(Collection entries)
--------------------
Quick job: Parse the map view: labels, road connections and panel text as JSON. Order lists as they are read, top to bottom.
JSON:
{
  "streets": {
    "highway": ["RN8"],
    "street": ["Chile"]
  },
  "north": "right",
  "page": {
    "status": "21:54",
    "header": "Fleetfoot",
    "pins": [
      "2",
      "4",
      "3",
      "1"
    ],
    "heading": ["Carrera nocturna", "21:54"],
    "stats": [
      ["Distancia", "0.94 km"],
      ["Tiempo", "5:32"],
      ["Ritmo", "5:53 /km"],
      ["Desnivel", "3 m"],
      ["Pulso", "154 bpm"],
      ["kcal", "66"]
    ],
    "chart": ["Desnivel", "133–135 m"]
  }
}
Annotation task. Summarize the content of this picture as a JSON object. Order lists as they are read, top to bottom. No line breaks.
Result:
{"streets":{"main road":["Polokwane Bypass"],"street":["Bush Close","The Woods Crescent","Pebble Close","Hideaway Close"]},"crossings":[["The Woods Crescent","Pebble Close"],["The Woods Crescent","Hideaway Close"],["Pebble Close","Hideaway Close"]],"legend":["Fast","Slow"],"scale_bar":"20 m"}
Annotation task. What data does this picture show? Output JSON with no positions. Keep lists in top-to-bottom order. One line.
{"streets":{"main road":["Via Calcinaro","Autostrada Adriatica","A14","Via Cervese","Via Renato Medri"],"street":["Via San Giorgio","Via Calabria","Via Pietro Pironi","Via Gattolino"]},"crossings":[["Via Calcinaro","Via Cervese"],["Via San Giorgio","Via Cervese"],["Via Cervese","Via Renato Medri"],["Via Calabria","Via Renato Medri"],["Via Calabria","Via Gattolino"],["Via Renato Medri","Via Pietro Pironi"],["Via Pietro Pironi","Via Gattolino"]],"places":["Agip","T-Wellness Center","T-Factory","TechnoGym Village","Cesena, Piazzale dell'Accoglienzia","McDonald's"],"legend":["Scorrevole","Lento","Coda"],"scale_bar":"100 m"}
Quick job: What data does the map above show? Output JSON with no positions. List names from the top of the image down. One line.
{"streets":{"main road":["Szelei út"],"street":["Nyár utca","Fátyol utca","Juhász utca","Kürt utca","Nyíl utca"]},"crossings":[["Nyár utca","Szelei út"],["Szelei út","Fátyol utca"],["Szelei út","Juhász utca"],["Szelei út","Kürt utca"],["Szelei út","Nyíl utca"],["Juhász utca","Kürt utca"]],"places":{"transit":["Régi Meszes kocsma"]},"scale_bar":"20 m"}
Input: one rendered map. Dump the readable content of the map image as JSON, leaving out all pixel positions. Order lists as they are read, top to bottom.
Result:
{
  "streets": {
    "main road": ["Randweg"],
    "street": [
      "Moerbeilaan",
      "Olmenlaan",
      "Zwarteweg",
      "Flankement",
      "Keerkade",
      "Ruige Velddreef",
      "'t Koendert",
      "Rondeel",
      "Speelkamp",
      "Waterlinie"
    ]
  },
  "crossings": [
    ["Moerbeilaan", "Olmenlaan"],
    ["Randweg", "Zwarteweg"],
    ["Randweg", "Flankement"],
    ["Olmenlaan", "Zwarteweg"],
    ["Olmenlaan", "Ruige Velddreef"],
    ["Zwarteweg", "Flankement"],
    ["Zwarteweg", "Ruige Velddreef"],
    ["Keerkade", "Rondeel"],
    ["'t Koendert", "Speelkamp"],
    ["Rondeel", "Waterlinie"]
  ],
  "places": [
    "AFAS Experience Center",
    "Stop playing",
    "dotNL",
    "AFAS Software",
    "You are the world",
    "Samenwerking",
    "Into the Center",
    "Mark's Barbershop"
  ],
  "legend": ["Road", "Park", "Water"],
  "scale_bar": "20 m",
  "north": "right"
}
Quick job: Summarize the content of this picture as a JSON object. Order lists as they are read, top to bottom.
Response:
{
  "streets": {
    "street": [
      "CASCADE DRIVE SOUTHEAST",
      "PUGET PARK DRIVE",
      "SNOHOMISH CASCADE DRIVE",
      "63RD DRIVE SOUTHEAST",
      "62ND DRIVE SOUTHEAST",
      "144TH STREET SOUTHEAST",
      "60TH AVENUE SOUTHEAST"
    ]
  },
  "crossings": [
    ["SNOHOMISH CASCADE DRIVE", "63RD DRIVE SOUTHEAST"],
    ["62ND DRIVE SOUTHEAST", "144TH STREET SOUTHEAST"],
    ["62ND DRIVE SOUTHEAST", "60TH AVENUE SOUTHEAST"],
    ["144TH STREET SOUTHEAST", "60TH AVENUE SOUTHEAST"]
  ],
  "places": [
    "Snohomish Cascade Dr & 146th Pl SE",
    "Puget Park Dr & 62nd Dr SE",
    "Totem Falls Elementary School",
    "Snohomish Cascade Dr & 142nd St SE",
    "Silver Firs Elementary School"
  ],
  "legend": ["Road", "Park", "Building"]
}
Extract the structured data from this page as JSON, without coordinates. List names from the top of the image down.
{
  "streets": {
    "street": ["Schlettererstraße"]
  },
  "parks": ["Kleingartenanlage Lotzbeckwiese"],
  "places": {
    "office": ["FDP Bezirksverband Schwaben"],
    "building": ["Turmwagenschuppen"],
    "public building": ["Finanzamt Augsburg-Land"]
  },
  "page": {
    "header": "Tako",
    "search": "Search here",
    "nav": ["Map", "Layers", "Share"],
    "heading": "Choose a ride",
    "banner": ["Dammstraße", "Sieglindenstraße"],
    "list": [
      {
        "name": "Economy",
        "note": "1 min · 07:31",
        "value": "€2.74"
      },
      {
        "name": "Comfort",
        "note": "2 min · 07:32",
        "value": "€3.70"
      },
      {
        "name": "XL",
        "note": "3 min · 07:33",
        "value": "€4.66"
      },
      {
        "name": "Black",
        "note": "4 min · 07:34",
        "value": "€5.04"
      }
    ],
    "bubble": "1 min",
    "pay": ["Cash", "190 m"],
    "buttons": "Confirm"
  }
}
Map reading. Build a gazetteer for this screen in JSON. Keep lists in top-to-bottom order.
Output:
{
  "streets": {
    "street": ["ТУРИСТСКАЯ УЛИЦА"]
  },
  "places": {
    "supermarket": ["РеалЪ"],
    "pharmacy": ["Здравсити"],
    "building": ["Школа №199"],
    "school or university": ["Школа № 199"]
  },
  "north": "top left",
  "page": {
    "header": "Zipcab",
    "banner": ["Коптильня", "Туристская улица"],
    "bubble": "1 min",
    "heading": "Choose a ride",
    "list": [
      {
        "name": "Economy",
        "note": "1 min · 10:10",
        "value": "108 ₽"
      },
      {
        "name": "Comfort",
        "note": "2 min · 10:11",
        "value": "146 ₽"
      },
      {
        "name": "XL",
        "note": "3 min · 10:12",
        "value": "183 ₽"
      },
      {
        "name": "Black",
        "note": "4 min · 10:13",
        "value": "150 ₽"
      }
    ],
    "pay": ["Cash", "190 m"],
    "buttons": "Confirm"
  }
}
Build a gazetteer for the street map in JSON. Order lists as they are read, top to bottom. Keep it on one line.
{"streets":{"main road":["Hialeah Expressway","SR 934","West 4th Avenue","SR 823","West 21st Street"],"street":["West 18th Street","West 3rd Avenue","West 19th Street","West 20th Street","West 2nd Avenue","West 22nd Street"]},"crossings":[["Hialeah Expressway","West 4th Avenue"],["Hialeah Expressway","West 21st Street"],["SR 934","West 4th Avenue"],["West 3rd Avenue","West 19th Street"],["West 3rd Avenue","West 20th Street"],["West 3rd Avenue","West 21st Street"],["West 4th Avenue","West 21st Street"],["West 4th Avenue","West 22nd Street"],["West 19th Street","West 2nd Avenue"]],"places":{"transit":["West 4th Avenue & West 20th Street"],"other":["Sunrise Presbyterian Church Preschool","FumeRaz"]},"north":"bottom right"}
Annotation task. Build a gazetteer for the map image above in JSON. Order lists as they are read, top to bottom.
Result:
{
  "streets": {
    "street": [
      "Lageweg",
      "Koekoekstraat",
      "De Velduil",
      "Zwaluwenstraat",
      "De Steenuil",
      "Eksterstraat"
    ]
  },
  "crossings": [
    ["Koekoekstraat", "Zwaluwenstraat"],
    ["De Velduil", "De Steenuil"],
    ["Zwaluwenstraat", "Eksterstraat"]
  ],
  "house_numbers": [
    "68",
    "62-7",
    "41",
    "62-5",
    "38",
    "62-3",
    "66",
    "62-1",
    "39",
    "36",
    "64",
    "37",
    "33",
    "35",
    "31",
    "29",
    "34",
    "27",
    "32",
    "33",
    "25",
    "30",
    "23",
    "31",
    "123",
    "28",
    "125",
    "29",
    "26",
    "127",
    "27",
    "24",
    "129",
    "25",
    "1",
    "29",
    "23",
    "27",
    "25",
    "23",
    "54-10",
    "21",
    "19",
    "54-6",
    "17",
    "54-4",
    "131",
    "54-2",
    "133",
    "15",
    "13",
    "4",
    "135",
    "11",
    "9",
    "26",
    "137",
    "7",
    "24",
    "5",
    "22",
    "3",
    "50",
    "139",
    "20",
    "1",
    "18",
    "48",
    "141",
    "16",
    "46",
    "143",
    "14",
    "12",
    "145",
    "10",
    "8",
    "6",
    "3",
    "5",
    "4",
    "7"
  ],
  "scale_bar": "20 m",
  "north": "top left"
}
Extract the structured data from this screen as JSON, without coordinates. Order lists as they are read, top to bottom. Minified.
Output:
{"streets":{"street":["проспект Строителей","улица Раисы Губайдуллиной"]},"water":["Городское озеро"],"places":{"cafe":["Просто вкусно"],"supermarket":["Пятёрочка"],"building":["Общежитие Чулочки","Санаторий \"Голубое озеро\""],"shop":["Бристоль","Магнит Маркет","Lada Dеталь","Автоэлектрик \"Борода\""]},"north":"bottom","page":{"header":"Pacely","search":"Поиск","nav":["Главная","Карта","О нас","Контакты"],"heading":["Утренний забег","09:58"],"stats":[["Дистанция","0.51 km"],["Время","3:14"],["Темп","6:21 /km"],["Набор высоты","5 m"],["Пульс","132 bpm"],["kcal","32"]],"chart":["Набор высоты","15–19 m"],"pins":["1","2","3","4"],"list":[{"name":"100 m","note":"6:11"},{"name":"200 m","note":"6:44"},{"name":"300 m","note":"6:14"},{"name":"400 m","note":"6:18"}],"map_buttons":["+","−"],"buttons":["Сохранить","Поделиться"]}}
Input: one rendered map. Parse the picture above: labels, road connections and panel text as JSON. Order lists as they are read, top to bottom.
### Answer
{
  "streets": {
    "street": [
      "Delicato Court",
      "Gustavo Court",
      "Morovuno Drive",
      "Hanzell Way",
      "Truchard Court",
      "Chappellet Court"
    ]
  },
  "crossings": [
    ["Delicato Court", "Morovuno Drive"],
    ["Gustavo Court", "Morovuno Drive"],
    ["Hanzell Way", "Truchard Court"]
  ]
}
--------------------
PROBLEM DESCRIPTION: In the entries above, count each line holding the word "Summarize" and give that count alone.

RESPONSE BOX: 2